# What to do:
Select and copy every line in the records below that contains the word "temperature". Letter case must match.

# Recorded data:
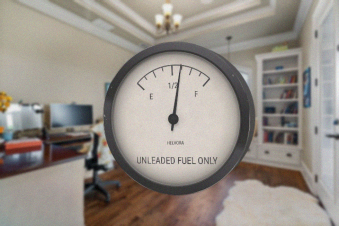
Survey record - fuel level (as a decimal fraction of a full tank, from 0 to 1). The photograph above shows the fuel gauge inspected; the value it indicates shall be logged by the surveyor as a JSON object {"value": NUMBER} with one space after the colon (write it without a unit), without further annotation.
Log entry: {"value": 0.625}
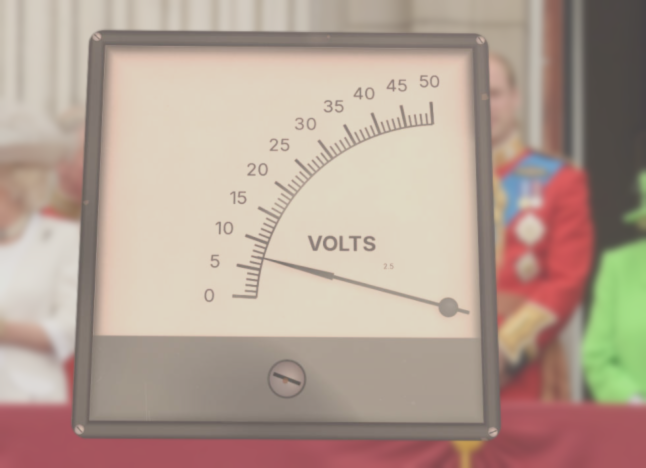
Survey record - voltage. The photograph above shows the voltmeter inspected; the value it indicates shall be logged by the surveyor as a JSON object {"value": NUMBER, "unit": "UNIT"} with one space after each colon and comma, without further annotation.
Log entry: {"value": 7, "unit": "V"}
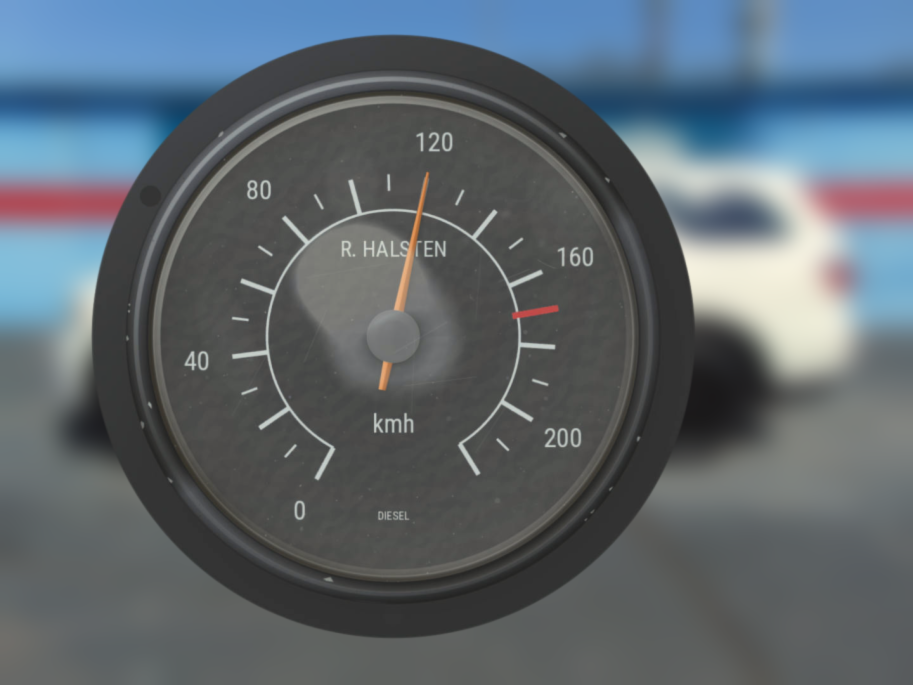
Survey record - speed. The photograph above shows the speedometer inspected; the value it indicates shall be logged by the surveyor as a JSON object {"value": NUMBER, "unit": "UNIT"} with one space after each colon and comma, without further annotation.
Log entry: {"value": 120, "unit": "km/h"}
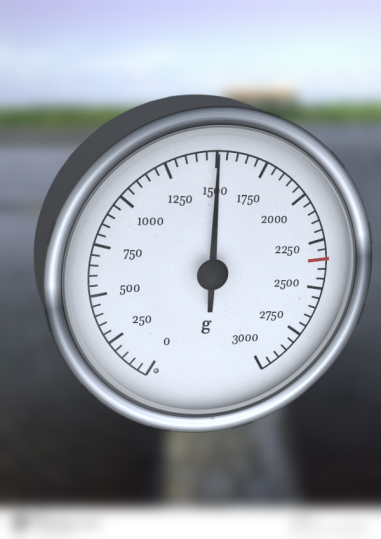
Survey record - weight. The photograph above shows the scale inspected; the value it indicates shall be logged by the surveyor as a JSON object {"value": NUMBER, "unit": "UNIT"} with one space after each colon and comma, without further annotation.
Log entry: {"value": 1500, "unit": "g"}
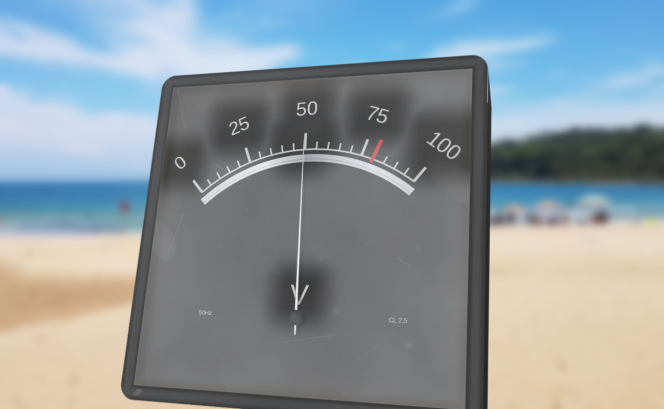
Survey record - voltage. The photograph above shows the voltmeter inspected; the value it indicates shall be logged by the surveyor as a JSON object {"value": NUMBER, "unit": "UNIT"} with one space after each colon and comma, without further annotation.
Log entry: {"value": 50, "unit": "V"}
* * *
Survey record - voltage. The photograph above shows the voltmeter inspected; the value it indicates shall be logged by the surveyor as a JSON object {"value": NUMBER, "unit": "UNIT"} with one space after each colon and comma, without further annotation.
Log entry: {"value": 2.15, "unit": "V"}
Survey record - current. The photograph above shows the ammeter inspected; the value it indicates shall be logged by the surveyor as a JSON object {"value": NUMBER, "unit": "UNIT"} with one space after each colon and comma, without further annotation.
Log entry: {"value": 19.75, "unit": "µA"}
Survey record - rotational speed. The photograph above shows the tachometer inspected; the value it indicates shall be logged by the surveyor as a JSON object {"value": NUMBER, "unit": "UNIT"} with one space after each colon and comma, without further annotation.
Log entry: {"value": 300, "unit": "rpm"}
* * *
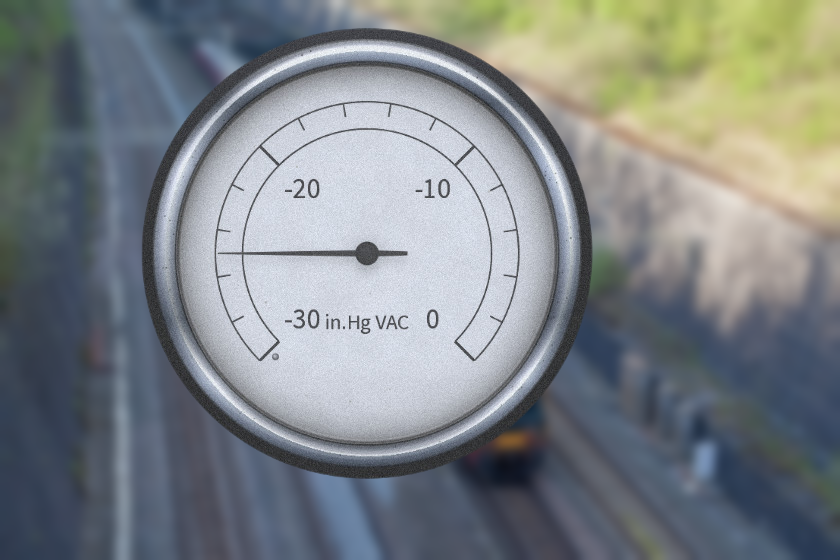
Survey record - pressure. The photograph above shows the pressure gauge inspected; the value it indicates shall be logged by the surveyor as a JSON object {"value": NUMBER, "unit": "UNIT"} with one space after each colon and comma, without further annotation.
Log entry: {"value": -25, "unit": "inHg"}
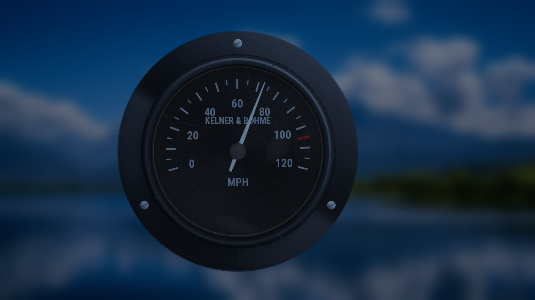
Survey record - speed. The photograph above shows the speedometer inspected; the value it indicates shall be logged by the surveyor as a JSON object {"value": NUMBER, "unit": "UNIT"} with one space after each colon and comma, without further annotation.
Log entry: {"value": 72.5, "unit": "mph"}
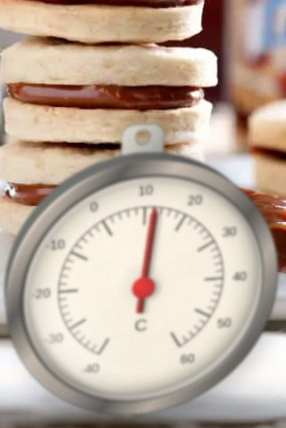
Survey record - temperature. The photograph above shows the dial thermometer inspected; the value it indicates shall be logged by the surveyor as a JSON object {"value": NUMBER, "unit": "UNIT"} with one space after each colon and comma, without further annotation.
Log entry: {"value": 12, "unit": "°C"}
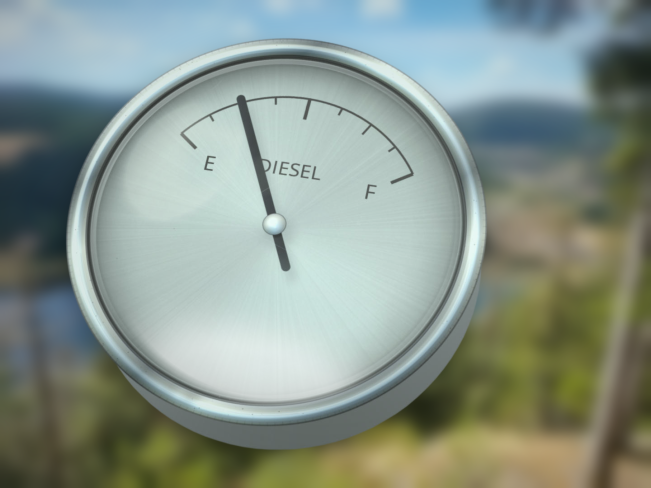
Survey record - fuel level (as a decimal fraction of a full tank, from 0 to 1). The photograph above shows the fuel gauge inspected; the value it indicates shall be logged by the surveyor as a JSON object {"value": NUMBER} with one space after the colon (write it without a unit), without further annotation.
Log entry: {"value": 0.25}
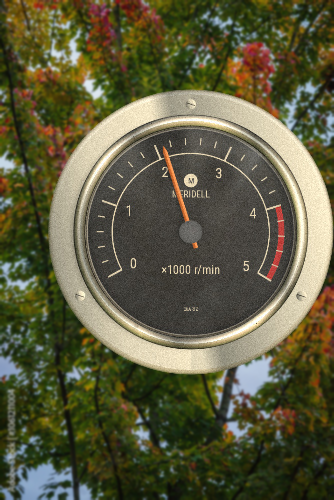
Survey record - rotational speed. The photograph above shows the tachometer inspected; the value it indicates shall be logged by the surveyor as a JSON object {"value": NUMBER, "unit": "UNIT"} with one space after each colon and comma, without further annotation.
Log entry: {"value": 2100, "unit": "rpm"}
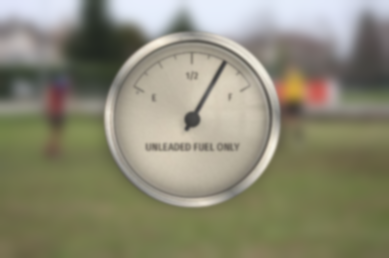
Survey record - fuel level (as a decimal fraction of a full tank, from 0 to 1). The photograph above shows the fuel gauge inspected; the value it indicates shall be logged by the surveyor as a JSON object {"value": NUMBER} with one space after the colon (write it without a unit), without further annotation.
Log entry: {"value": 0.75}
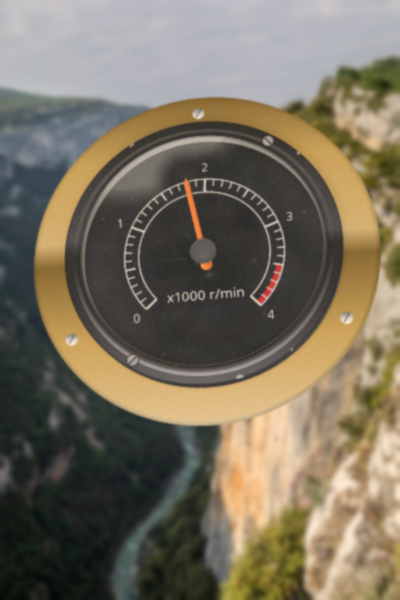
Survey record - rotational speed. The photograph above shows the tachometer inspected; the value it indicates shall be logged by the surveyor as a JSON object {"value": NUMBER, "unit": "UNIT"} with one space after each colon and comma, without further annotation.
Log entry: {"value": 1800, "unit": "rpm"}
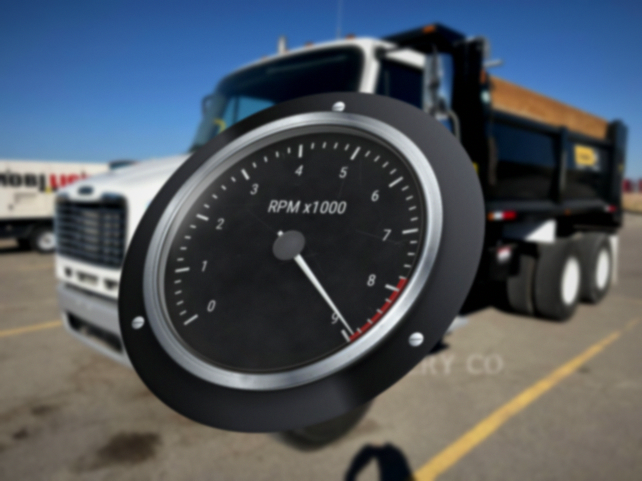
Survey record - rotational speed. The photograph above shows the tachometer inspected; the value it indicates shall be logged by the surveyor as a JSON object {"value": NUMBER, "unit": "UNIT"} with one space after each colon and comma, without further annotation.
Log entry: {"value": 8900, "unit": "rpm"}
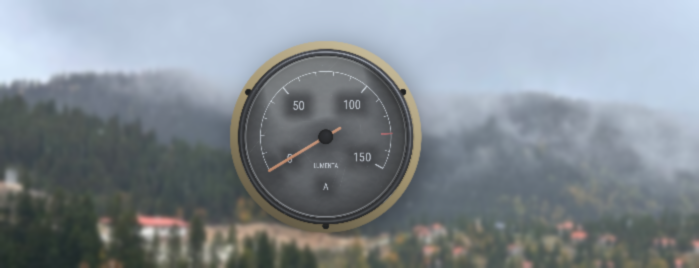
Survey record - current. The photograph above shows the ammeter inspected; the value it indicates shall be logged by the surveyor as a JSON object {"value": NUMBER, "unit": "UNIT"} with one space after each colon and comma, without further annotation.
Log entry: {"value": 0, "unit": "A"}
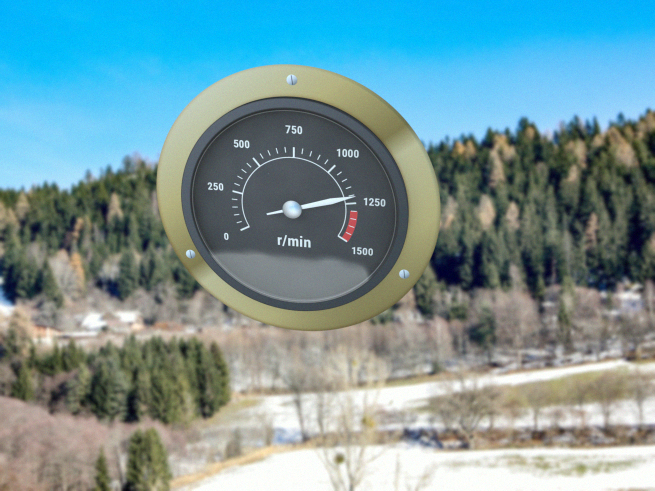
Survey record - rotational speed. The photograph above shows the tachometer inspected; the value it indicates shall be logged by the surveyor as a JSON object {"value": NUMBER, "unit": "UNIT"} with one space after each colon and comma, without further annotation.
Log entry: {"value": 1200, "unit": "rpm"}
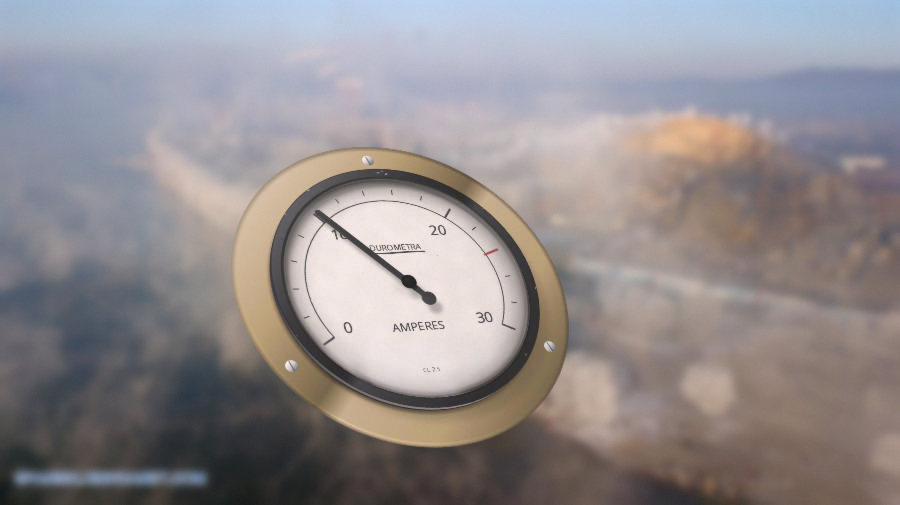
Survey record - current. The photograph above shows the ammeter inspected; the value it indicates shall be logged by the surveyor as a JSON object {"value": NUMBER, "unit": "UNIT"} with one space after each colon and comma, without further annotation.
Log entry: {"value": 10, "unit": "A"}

# Expected answer:
Survey record - temperature. The photograph above shows the dial thermometer inspected; the value it indicates shall be logged by the surveyor as a JSON object {"value": NUMBER, "unit": "UNIT"} with one space after each colon and comma, without further annotation.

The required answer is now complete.